Please copy each line below that contains the word "decks".

═══ Supplied data ═══

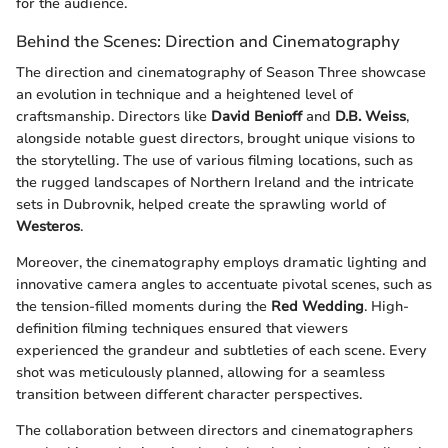
for the audience.
Behind the Scenes: Direction and Cinematography
The direction and cinematography of Season Three showcase
an evolution in technique and a heightened level of
craftsmanship. Directors like
David Benioff
and
D.B. Weiss
,
alongside notable guest directors, brought unique visions to
the storytelling. The use of various filming locations, such as
the rugged landscapes of Northern Ireland and the intricate
sets in Dubrovnik, helped create the sprawling world of
Westeros
.
Moreover, the cinematography employs dramatic lighting and
innovative camera angles to accentuate pivotal scenes, such as
the tension-filled moments during the
Red Wedding
. High-
definition filming techniques ensured that viewers
experienced the grandeur and subtleties of each scene. Every
shot was meticulously planned, allowing for a seamless
transition between different character perspectives.
The collaboration between directors and cinematographers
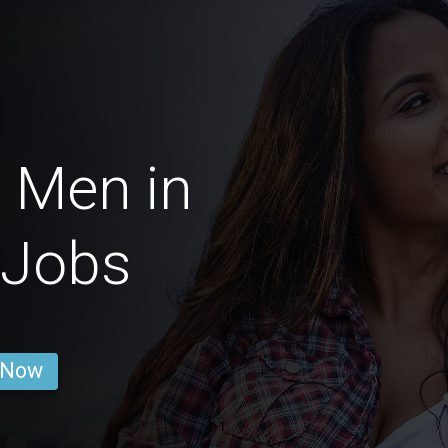
 Men in
 Jobs
 Now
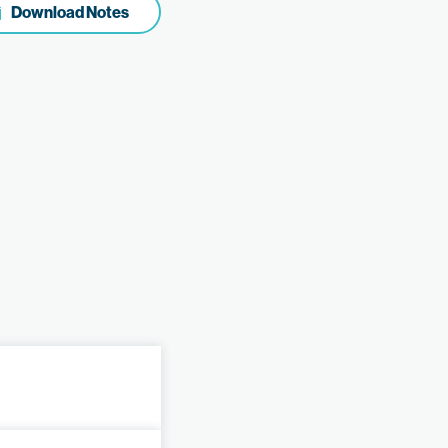
Download Notes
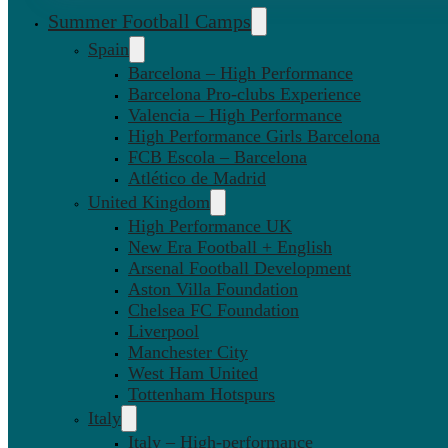
Summer Football Camps
Spain
Barcelona – High Performance
Barcelona Pro-clubs Experience
Valencia – High Performance
High Performance Girls Barcelona
FCB Escola – Barcelona
Atlético de Madrid
United Kingdom
High Performance UK
New Era Football + English
Arsenal Football Development
Aston Villa Foundation
Chelsea FC Foundation
Liverpool
Manchester City
West Ham United
Tottenham Hotspurs
Italy
Italy – High-performance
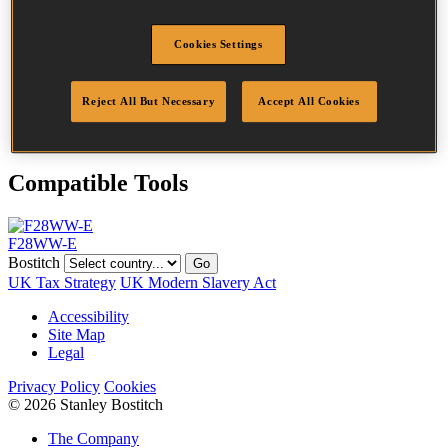
Head
7.5 mm
Length
60 mm
Cookies Settings
Profile
Plain
Finish
Bright
Quantity per box
2000
Reject All But Necessary
Accept All Cookies
DoP
DOP-EU_28_NPB
Compatible Tools
F28WW-E
Bostitch
Go
UK Tax Strategy
UK Modern Slavery Act
Accessibility
Site Map
Legal
Privacy Policy
Cookies
© 2026 Stanley Bostitch
The Company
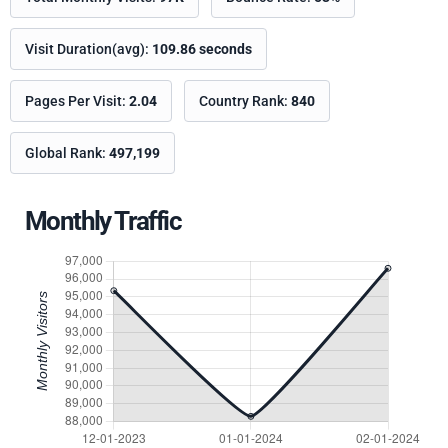
Visit Duration(avg):
109.86 seconds
Pages Per Visit:
2.04
Country Rank:
840
Global Rank:
497,199
Monthly Traffic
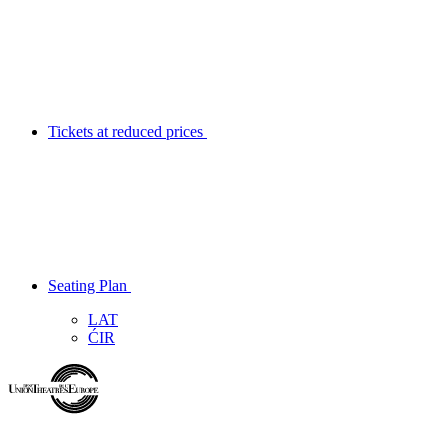
Tickets at reduced prices
Seating Plan
LAT
ĆIR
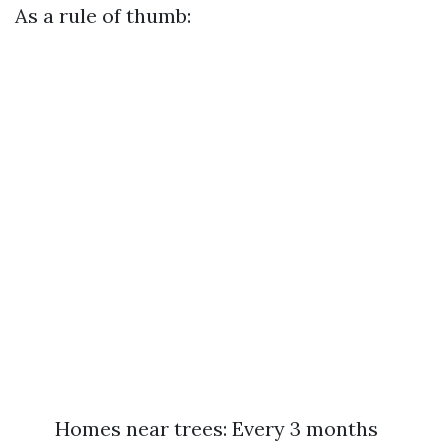
As a rule of thumb:
Homes near trees: Every 3 months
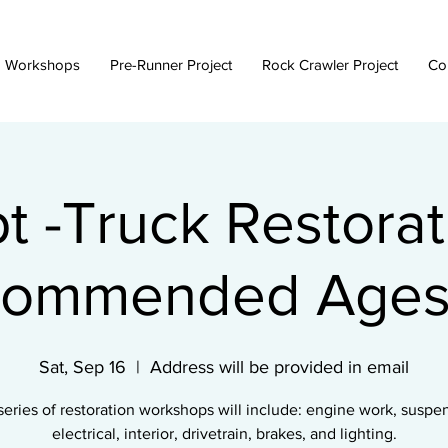
 Workshops
Pre-Runner Project
Rock Crawler Project
Co
t -Truck Restorat
ommended Ages
Sat, Sep 16
  |  
Address will be provided in email
series of restoration workshops will include: engine work, suspe
electrical, interior, drivetrain, brakes, and lighting.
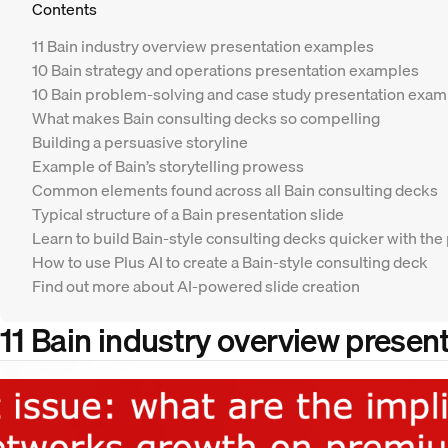
Contents
11 Bain industry overview presentation examples
10 Bain strategy and operations presentation examples
10 Bain problem-solving and case study presentation exa
What makes Bain consulting decks so compelling
Building a persuasive storyline
Example of Bain’s storytelling prowess
Common elements found across all Bain consulting decks
Typical structure of a Bain presentation slide
Learn to build Bain-style consulting decks quicker with the
How to use Plus AI to create a Bain-style consulting deck
Find out more about AI-powered slide creation
11 Bain industry overview presen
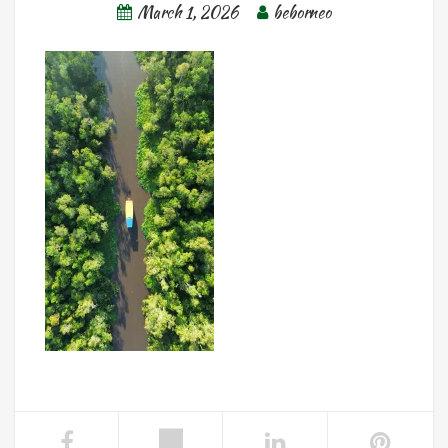
March 1, 2026
beborneo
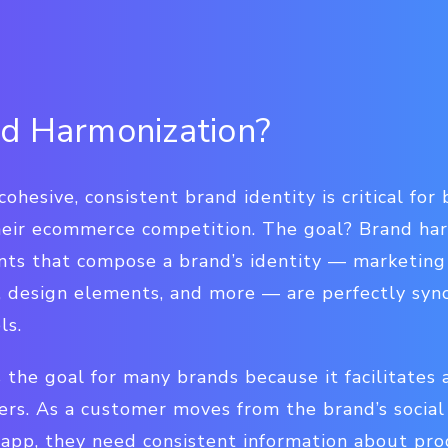
d Harmonization?
cohesive, consistent brand identity is critical fo
eir ecommerce competition. The goal? Brand harm
nts that compose a brand’s identity — marketing
s, design elements, and more — are perfectly syn
ls.
 the goal for many brands because it facilitates 
rs. As a customer moves from the brand’s social 
 app, they need consistent information about pro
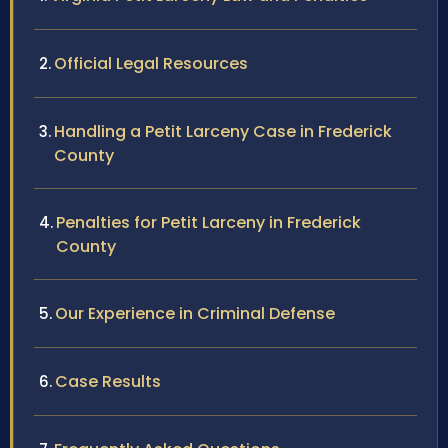
Official Legal Resources
Handling a Petit Larceny Case in Frederick
County
Penalties for Petit Larceny in Frederick
County
Our Experience in Criminal Defense
Case Results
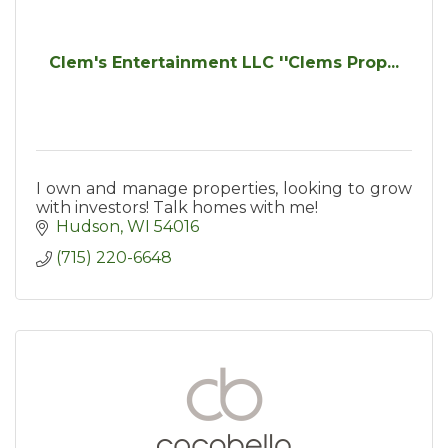
Clem's Entertainment LLC ''Clems Prop...
I own and manage properties, looking to grow
with investors! Talk homes with me!
Hudson
WI
54016
(715) 220-6648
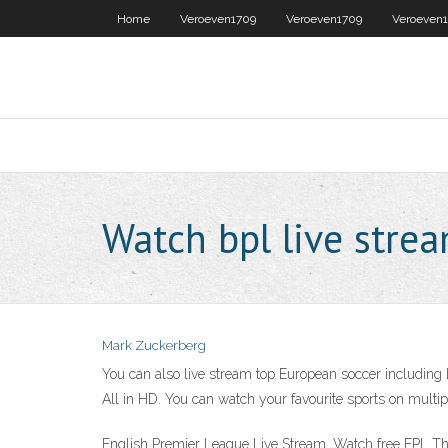
Home
Veroeven1709
Veroeven1709
Veroeven
Watch bpl live stre
Mark Zuckerberg
You can also live stream top European soccer including
All in HD. You can watch your favourite sports on multip
English Premier League Live Stream. Watch free EPL The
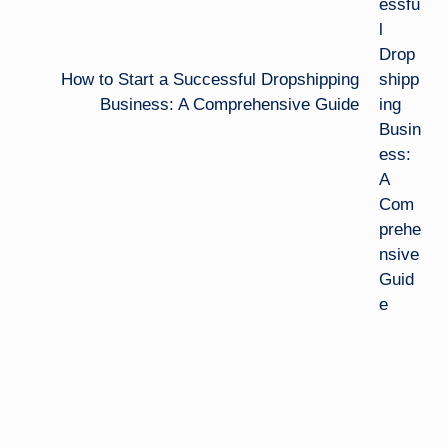
How to Start a Successful Dropshipping
Business: A Comprehensive Guide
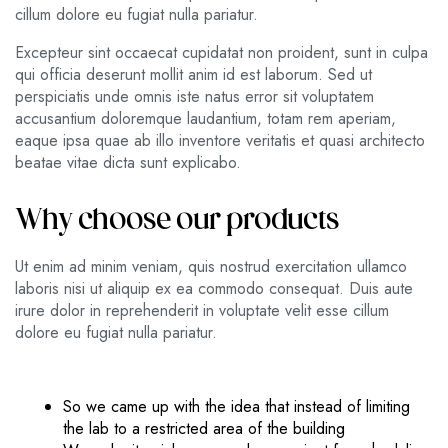
cillum dolore eu fugiat nulla pariatur.
Excepteur sint occaecat cupidatat non proident, sunt in culpa
qui officia deserunt mollit anim id est laborum. Sed ut
perspiciatis unde omnis iste natus error sit voluptatem
accusantium doloremque laudantium, totam rem aperiam,
eaque ipsa quae ab illo inventore veritatis et quasi architecto
beatae vitae dicta sunt explicabo.
Why choose our products
Ut enim ad minim veniam, quis nostrud exercitation ullamco
laboris nisi ut aliquip ex ea commodo consequat. Duis aute
irure dolor in reprehenderit in voluptate velit esse cillum
dolore eu fugiat nulla pariatur.
So we came up with the idea that instead of limiting
the lab to a restricted area of ​​the building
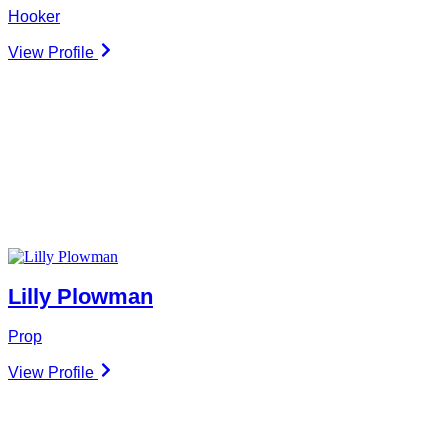
Hooker
View Profile
Lilly Plowman
Prop
View Profile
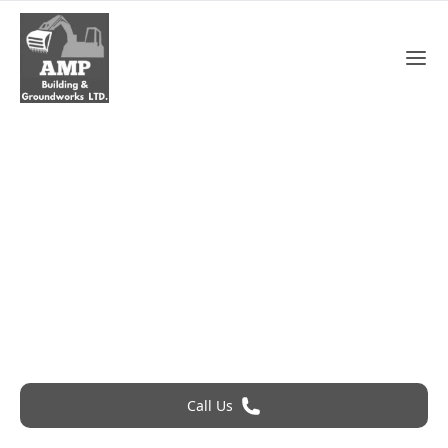
Roofing Services In Grays
Roofing Problem? Call 24Hr Emergency Service
Call Us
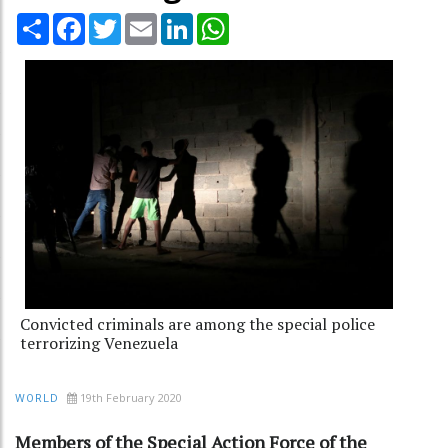
Share
Facebook
Twitter
Email
LinkedIn
WhatsApp
Convicted criminals are among the special police
terrorizing Venezuela
19th February 2020
WORLD
Members of the Special Action Force of the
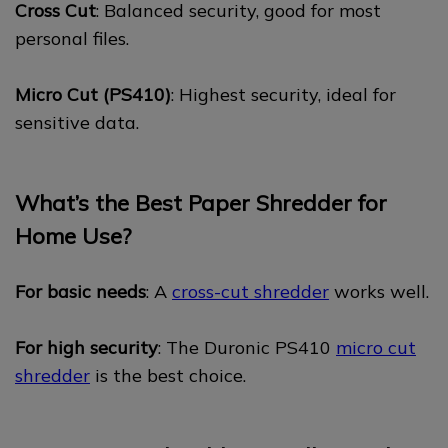
Cross Cut
: Balanced security, good for most
personal files.
Micro Cut (PS410)
: Highest security, ideal for
sensitive data.
What’s the Best Paper Shredder for
Home Use?
For basic needs
: A
cross-cut shredder
works well.
For high security
: The Duronic PS410
micro cut
shredder
is the best choice.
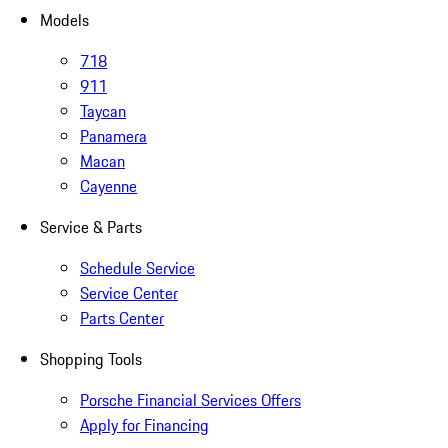
Models
718
911
Taycan
Panamera
Macan
Cayenne
Service & Parts
Schedule Service
Service Center
Parts Center
Shopping Tools
Porsche Financial Services Offers
Apply for Financing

═══

-- Output for this task --
What makes Bain consulting decks so compelling
Common elements found across all Bain consulting decks
Learn to build Bain-style consulting decks quicker with the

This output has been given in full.